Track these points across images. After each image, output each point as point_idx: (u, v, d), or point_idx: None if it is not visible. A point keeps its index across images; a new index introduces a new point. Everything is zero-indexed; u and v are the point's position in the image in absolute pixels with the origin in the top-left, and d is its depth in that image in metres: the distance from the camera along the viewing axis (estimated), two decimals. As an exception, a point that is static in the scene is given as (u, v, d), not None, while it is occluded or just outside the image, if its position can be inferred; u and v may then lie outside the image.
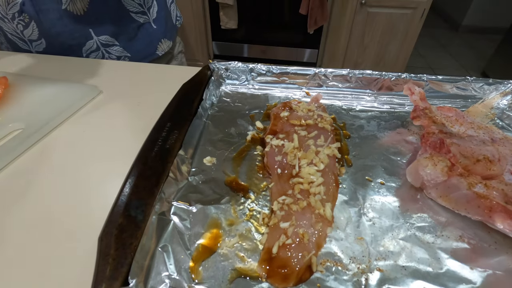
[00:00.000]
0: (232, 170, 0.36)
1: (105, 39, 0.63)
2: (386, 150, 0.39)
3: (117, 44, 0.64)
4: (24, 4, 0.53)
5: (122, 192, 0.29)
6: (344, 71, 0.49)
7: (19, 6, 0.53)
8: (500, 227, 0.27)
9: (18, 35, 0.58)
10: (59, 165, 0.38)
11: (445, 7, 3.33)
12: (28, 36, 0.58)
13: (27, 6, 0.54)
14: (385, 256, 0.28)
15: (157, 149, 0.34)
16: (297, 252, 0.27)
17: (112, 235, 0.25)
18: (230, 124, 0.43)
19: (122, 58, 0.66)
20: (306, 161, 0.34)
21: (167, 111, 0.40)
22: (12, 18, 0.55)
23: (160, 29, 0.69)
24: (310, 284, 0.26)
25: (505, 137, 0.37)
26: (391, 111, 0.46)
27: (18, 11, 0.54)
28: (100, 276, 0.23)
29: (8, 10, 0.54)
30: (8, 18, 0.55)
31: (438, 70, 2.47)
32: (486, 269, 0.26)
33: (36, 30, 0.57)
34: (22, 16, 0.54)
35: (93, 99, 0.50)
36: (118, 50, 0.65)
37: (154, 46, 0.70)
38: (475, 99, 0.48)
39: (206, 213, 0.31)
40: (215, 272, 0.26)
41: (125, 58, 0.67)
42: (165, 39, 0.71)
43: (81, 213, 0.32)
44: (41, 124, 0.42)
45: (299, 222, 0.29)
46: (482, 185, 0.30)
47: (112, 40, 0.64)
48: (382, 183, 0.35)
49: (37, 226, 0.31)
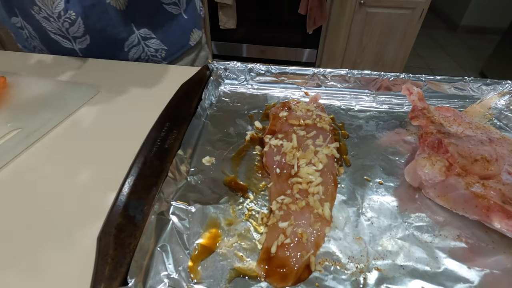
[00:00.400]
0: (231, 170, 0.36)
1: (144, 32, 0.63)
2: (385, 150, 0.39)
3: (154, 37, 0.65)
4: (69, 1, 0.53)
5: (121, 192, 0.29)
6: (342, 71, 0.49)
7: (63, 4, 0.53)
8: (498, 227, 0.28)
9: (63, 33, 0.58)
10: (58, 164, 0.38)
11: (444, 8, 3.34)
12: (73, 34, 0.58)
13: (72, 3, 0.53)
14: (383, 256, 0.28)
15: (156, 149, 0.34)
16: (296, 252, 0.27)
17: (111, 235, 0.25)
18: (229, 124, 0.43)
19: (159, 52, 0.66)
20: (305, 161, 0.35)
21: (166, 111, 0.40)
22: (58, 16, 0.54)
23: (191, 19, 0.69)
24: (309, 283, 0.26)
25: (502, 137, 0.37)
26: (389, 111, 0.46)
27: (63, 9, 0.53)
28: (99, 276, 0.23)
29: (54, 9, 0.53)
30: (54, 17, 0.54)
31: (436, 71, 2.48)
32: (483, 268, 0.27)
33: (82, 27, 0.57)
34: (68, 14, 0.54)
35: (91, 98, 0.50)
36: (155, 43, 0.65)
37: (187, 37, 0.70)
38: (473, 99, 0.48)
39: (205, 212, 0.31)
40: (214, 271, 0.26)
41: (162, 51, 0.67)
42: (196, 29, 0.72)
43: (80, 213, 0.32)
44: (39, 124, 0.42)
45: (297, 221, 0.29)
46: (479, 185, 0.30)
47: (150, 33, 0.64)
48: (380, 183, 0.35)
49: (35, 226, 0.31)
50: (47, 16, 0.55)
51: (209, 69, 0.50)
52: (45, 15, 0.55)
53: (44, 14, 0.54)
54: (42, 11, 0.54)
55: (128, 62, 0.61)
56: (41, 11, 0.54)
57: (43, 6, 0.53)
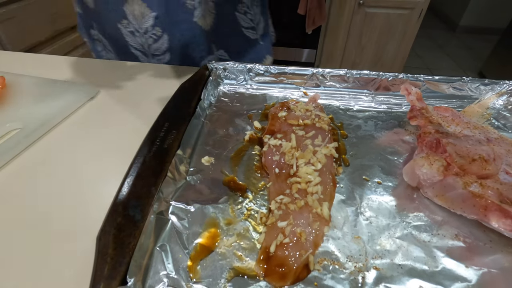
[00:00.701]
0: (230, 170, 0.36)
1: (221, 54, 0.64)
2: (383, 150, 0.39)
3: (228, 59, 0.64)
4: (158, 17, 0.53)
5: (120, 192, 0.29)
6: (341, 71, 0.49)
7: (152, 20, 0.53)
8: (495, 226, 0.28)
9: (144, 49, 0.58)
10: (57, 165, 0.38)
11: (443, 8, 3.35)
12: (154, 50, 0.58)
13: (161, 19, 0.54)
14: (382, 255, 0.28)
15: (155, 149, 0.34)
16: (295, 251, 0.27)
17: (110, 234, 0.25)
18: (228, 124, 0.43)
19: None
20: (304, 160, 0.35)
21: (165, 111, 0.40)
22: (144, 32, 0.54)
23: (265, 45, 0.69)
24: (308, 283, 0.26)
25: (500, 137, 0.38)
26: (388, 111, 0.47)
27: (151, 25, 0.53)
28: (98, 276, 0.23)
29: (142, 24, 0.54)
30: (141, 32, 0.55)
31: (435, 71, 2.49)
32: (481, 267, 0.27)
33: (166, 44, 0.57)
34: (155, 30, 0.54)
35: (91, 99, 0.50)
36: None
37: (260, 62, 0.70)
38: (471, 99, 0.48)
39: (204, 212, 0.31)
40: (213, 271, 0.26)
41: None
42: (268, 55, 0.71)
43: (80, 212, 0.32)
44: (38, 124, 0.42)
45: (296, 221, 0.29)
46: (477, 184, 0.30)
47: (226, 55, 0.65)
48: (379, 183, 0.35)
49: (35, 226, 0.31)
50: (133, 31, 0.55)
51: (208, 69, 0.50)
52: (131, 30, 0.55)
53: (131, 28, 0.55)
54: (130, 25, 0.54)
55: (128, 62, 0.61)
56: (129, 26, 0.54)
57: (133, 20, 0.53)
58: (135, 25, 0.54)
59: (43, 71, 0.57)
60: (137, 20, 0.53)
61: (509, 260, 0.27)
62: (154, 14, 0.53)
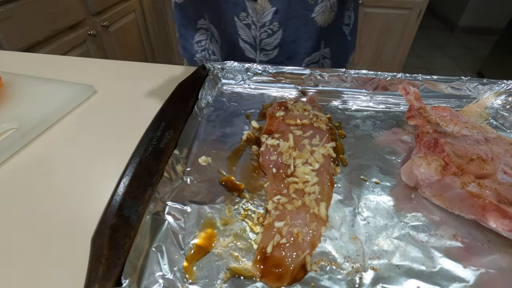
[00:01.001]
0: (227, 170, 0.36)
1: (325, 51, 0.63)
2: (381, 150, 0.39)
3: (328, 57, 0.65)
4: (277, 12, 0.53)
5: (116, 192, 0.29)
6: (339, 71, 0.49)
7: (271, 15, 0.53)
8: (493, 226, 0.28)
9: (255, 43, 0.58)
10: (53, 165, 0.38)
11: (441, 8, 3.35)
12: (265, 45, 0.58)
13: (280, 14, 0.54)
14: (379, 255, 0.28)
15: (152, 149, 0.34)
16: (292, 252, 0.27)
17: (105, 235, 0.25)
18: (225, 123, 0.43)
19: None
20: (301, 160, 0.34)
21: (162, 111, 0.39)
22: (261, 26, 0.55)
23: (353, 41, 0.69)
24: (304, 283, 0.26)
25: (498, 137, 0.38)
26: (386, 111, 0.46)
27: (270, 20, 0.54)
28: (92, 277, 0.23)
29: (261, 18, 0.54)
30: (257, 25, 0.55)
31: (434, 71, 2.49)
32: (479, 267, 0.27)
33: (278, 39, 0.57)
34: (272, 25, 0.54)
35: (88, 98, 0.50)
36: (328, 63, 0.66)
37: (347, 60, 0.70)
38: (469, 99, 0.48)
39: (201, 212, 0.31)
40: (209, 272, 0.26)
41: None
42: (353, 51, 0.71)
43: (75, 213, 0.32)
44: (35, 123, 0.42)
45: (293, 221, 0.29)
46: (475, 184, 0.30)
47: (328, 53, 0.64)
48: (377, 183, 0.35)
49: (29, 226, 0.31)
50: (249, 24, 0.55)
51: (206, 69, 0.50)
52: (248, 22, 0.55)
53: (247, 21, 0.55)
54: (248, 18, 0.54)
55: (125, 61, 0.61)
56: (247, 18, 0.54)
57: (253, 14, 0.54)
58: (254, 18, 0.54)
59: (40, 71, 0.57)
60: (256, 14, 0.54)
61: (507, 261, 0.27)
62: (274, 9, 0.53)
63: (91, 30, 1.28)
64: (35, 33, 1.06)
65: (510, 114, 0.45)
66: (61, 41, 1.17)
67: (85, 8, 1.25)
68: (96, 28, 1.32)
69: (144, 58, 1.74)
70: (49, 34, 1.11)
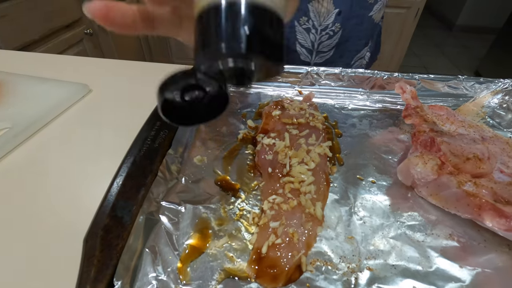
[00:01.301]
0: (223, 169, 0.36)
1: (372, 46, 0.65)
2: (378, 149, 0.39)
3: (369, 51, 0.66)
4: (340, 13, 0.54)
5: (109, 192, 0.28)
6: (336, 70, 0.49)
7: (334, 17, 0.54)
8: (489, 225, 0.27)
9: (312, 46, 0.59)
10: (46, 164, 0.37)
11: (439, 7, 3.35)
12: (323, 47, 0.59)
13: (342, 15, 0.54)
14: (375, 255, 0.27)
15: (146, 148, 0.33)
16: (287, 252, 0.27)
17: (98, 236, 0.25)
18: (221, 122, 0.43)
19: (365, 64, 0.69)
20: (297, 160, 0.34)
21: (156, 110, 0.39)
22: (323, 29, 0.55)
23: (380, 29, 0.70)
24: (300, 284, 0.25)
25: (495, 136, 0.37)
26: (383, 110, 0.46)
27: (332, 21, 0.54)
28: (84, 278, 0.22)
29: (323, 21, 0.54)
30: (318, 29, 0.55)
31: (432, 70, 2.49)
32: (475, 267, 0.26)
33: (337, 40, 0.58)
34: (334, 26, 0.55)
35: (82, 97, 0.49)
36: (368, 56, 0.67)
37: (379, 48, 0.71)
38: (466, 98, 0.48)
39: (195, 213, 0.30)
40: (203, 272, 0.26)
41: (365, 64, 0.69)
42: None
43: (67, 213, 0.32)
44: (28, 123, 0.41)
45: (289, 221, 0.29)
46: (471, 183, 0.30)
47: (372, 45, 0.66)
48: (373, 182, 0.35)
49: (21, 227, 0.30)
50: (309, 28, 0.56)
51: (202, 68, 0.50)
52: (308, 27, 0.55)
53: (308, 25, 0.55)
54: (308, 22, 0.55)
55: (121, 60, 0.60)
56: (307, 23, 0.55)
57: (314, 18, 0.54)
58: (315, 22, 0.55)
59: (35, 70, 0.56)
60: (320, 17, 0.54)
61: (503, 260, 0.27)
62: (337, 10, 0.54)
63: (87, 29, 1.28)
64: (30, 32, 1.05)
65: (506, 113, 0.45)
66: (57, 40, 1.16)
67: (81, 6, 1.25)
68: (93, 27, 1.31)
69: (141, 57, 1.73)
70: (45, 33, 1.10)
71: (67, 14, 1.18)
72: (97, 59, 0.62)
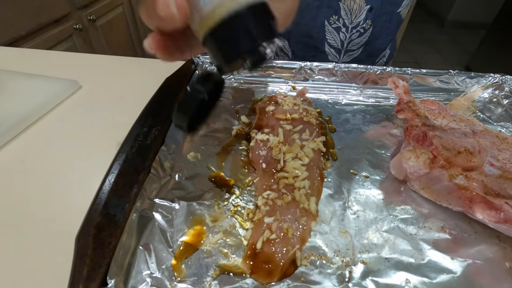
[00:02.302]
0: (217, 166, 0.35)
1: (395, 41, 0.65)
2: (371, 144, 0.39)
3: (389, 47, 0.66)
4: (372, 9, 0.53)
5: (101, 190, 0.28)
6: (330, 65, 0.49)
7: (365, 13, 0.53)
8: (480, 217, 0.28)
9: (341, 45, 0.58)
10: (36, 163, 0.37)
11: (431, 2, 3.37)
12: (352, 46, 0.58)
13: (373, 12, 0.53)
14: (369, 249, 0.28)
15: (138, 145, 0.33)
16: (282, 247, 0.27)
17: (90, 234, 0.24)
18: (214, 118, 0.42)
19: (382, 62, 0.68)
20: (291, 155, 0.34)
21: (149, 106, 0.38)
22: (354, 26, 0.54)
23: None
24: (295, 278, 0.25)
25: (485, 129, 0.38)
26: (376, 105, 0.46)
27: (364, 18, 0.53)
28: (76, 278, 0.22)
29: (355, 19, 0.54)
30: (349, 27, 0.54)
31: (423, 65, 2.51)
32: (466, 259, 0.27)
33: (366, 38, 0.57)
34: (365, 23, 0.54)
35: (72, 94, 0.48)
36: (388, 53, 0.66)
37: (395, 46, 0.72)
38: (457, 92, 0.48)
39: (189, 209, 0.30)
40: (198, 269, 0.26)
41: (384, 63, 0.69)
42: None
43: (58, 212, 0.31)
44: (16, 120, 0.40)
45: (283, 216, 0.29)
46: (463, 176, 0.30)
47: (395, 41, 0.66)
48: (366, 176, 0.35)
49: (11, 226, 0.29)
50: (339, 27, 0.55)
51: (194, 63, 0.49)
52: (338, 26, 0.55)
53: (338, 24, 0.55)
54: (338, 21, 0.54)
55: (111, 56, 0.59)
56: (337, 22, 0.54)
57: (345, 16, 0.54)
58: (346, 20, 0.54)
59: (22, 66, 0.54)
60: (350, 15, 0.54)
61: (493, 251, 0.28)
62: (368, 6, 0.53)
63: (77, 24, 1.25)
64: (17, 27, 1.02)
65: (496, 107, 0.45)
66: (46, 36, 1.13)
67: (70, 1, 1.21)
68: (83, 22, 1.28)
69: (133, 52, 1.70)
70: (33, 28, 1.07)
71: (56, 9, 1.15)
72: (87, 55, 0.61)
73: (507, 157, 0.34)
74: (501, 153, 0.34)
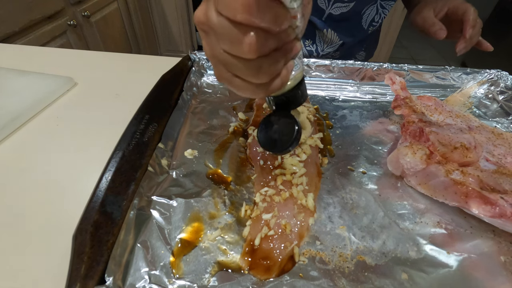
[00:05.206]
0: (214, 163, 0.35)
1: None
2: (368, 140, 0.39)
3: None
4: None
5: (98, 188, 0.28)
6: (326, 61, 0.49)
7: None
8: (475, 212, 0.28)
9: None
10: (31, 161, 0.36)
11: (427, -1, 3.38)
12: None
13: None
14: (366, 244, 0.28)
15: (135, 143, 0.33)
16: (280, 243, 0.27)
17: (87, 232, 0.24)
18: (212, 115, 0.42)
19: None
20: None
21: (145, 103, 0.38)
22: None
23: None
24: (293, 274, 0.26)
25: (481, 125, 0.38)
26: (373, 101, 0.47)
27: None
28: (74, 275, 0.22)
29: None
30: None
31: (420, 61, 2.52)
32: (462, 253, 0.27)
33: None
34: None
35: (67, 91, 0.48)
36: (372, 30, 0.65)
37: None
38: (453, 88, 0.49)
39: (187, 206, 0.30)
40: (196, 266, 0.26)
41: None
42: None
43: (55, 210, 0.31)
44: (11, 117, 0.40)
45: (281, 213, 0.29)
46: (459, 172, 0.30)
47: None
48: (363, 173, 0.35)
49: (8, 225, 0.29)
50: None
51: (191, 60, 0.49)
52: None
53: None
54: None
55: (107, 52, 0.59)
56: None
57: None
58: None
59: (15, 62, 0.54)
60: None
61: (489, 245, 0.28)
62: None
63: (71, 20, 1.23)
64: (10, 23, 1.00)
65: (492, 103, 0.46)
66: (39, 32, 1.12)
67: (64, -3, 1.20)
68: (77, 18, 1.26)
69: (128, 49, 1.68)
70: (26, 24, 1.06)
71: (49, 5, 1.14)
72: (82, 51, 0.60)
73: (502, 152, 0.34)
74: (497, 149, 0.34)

————

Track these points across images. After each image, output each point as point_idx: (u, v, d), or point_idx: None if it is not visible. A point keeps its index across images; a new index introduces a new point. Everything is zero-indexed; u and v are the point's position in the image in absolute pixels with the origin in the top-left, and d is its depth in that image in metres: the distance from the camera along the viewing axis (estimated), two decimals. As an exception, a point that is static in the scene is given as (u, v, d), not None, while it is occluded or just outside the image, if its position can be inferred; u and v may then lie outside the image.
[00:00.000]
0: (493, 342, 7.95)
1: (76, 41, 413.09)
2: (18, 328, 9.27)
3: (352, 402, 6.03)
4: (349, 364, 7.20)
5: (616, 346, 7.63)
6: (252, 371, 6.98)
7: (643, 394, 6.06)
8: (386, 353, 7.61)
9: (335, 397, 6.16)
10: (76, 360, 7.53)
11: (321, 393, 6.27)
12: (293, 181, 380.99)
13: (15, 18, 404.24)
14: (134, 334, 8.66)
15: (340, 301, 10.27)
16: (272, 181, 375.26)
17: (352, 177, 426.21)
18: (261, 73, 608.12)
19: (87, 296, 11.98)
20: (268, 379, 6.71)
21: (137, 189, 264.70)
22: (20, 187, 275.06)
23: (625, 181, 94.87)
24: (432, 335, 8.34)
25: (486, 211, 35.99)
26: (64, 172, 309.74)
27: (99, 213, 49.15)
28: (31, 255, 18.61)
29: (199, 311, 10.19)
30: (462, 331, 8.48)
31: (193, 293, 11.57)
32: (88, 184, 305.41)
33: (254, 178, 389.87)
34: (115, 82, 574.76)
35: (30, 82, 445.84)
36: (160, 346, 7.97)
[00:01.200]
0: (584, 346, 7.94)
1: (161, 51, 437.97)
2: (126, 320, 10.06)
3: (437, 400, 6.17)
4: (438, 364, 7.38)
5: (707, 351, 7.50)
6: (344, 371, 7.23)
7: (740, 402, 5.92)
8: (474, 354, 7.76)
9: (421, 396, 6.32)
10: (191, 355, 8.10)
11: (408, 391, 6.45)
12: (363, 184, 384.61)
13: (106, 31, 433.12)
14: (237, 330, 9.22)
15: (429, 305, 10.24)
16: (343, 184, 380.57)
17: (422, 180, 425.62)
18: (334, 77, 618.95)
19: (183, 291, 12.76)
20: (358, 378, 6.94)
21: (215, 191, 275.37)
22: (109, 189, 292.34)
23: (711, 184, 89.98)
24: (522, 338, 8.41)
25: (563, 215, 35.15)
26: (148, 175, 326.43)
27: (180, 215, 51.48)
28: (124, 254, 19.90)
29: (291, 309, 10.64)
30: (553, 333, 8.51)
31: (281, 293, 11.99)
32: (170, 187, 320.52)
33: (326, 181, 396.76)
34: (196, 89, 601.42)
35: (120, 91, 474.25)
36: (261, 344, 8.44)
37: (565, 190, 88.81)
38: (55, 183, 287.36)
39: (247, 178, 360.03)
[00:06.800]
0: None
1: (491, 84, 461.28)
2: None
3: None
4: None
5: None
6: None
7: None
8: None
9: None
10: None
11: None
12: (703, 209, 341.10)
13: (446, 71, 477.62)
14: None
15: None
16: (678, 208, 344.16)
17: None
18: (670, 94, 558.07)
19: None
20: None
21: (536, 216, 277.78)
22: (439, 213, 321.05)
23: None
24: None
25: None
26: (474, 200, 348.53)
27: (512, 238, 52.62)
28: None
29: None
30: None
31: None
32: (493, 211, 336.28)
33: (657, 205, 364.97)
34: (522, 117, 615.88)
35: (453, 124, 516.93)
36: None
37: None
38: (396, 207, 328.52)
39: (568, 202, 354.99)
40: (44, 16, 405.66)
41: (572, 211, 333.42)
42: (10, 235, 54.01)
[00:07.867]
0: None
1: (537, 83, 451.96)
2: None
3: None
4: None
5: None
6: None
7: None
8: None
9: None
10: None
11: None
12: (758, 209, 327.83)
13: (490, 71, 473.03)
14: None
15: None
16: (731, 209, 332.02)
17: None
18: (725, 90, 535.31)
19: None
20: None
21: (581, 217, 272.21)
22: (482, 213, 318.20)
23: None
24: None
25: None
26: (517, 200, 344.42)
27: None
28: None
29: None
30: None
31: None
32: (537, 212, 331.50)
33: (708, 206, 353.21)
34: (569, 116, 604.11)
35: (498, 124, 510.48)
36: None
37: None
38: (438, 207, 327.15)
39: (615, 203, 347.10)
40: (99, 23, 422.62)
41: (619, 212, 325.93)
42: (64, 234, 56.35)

————

• Aim of the task
Only one stretch of the data above is needed. Restate it word for word, from the line containing "8: (500, 227, 0.27)" through the line containing "20: (306, 161, 0.34)", both ends included.

• Reply to the task
8: (500, 227, 0.27)
9: (18, 35, 0.58)
10: (59, 165, 0.38)
11: (445, 7, 3.33)
12: (28, 36, 0.58)
13: (27, 6, 0.54)
14: (385, 256, 0.28)
15: (157, 149, 0.34)
16: (297, 252, 0.27)
17: (112, 235, 0.25)
18: (230, 124, 0.43)
19: (122, 58, 0.66)
20: (306, 161, 0.34)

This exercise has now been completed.